3 Responses to “The Crowdsourcing Challenge: How Sites Are Handling The Sarah Palin E-Mails”

  1. mark simon

    Thanks Laura, it is interesting to see, and I do look forward to see where this will go.  Your story was well read and I had a couple of folks email me on my comments.  Both disagreed with my belief that there was not a public service in this effort.

    We are just opening in the US and reader feedback involvement is new for us, as in Hong Kong the laws/political scene are much different.   

    I have become a big fan of paidcontent, as writing is solid and story picks good. 

    thanks 

  2. Hey Mark, Thanks for bringing up the marketing angle of this, that is a really good point and one that I’d like to follow up on in another post. It’s interesting to see how the websites are promoting the e-mails (or not) and advertising the fact that they need “help” going through them. On some levels it’s a “stunt,” as you put it, but on the other hand, I hope we’ll be seeing a lot more of this–news organizations opening up primary documents for readers to analyze, and then using some of what the readers find in follow-up articles (and citing those readers). It’s marketing in a way, but it’s also just a smart response to the ways that reporting is changing. And it’s a great way to pull individual commenters into articles (including articles in the print form of these publications) without letting the articles devolve into a sort of messy and opinionated free-for-all like you see in the comments sections on websites.

    I take your point that there’s a question about whether the Palin e-mails should be used as source material for this, but she’s an incredibly well-known public figure who’s been extremely active in social media herself, some of the e-mails are redacted and it honestly seems (to me!) like an ideal approach for this kind of thing. And if it turns out that nothing of much real substance is found in these e-mails, well, might as well give the readers the opportunity to see the source materials themselves. They may end up reading those e-mails and then agreeing with exactly what you wrote above.

    It’s all interesting, huh?

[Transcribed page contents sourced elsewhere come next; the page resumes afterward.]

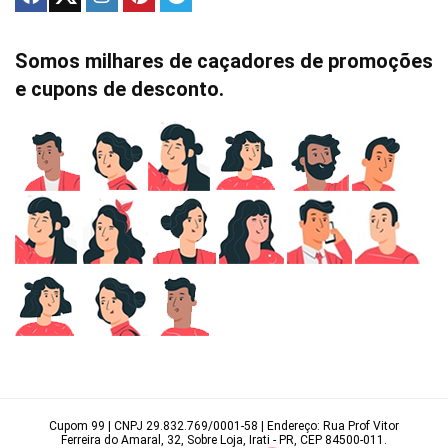
Somos milhares de caçadores de promoções
e cupons de desconto.
Cupom 99 | CNPJ 29.832.769/0001-58 | Endereço: Rua Prof Vitor
Ferreira do Amaral, 32, Sobre Loja, Irati - PR, CEP 84500-011.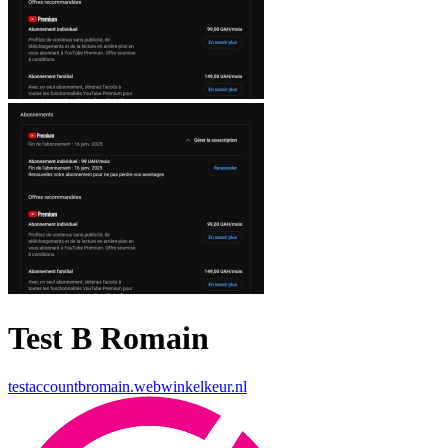
Test B Romain
testaccountbromain.webwinkelkeur.nl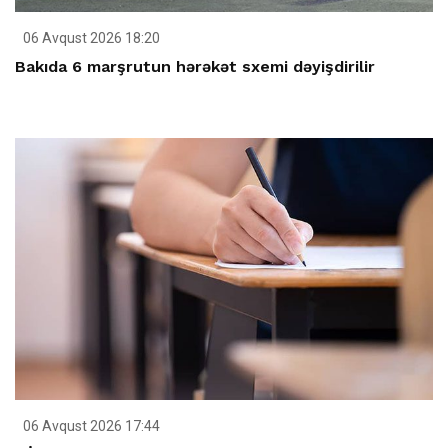
06 Avqust 2026 18:20
Bakıda 6 marşrutun hərəkət sxemi dəyişdirilir
06 Avqust 2026 17:44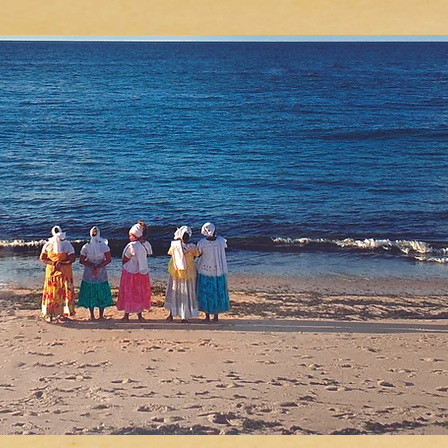
DUS
ARTE DIGITAL
OCAS URBANAS
NAS PRAIAS DE SALVADOR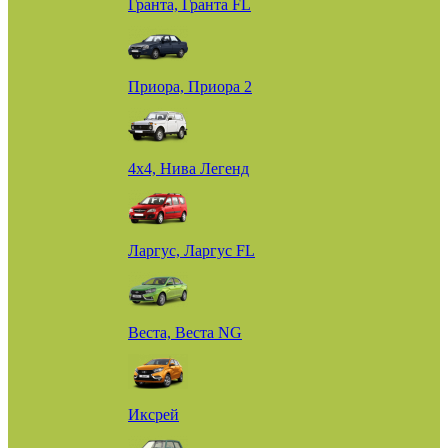
Гранта, Гранта FL
Приора, Приора 2
4х4, Нива Легенд
Ларгус, Ларгус FL
Веста, Веста NG
Иксрей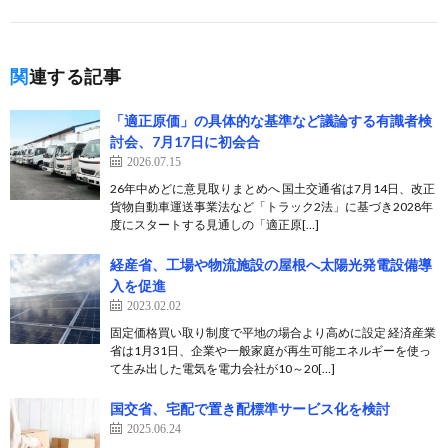
関連する記事
「適正原価」の具体的な基準など議論する有識者検
討会、7月17日に初会合
2026.07.15
26年中めどに意見取りまとめへ 国土交通省は7月14日、改正
貨物自動車運送事業法など「トラック2法」に基づき2028年
度にスタートする見通しの「適正原[…]
経産省、工場や物流施設の屋根へ太陽光発電設備導
入を促進
2023.02.02
固定価格買い取り制度で平地の場合より高めに設定 経済産業
省は1月31日、企業や一般家庭が再生可能エネルギーを使っ
て生み出した電気を電力会社が10～20[…]
国交省、宅配で置き配標準サービス化を検討
2025.06.24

I’m going to continue to follow stories like this and watch for the ways that news orgs are enlisting reader help/support/reporting in the digital era, so please keep letting me know what you think and if you have ideas. laura @ paidcontent dot org

  3. Laura, I am no Palin fan.   But this is a marketing stunt, and one that is ill thought out.  First of all 30,000 quarter page emails could be gone through by 5 reporters in two days. You make 250 pounds of paper sound large, that is just silly. This is not an overwhelming stash of documents. 

    Also, if after two days we find out the governor asked about a tanning bed, then whoa!!!!, lets go dig up that Truman treasure trove when he oversaw the White House remodel.  The nerve of that guy with a bowling alley, steam room, movie theater, and get ready for this,, a dumb waiter.   Again, I have been in at least ten Gov mansions and I know of state first ladies who spent more on new napkins than this tanning bed.  

    My real objection here is that the NYT, WASHPOST, and others are opening up a news effort to what no sane person thinks is anything but a circus for Palin haters.   We put Sarah Palin in an animation pole dancing, and have negatively portrayed her in animations a dozen times.  But that is satire.  

    I just don’t know what this is in terms of journalism, as bloggers and left wing activist groups will have access to these emails, so there is no public service in this “crowd lynching” approach.  And the whole lets “get her” is a bit much.   

    You guys reported that NYT reporters complained that Bill Keller’s rants against Huffpost were causing them problems reporting on the tech/net sector.    Wouldn’t one on a political beat worry about this?  Or do they just not care.